• Exercise text:
/---

The current modernist building was designed by Valentyn Shtolko and Olha Monina, and built in 1974–1980. Designed to accommodate 1,350 vendors, it was then the largest indoor market in Europe. A curving concrete ceiling patterned with hexagonal indentations spans the market hall, supported by jutting beams. Clerestory windows on all sides are overlaid with metal designs evoking the horse chestnut leaf that symbolises Kyiv. Metal reliefs on the exterior by Anatoliy Domnych depict Ukrainian trade routes over 1,500 years.

The projected development also included a 112-suite hotel; however, with Podil gaining the status of an architectural preserve, the plans were scrapped. Two rain shelters were installed on the site of the cancelled hotel; in the 1990s these were demolished and replaced with a car park.

\---

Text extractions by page
/---

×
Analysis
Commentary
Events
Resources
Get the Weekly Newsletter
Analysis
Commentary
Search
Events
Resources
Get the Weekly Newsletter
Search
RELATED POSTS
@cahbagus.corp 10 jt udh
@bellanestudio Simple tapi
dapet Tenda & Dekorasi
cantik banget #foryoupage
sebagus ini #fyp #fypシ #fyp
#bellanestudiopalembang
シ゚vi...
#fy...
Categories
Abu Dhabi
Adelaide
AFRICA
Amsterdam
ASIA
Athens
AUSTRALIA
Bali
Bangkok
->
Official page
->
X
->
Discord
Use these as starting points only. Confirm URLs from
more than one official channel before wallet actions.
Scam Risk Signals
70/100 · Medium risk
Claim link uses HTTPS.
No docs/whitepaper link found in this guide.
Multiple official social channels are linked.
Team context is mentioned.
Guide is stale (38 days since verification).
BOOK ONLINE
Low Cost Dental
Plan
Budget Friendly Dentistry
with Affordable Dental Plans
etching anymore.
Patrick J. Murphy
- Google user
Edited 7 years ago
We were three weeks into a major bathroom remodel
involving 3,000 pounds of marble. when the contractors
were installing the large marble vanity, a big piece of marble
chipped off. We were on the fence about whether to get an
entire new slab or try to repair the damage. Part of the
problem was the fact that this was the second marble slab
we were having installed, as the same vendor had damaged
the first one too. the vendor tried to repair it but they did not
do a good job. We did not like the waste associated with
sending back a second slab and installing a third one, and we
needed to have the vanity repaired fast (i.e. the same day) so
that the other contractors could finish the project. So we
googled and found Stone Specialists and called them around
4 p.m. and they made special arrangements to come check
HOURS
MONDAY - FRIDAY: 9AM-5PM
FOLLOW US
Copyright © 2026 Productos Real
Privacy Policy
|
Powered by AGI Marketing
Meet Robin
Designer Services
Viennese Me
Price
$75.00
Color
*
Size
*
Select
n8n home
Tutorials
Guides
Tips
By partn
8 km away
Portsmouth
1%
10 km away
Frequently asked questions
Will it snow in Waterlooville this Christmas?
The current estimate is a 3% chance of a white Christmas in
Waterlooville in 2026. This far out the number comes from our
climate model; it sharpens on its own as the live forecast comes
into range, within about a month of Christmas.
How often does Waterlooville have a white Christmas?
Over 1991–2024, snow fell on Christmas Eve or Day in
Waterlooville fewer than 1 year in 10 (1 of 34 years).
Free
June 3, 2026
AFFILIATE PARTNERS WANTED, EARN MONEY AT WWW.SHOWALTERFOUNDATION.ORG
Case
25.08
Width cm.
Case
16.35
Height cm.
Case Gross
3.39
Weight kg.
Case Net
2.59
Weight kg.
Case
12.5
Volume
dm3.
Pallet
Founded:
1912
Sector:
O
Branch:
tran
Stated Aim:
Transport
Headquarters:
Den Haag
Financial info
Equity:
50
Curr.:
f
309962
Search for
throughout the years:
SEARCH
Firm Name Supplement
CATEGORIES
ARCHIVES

\---

• What the task asks: Quote the portion of the market building passage that begins with the words containing "The projected development" and ends with "a car park.".

• Answer space:
The projected development also included a 112-suite hotel; however, with Podil gaining the status of an architectural preserve, the plans were scrapped. Two rain shelters were installed on the site of the cancelled hotel; in the 1990s these were demolished and replaced with a car park.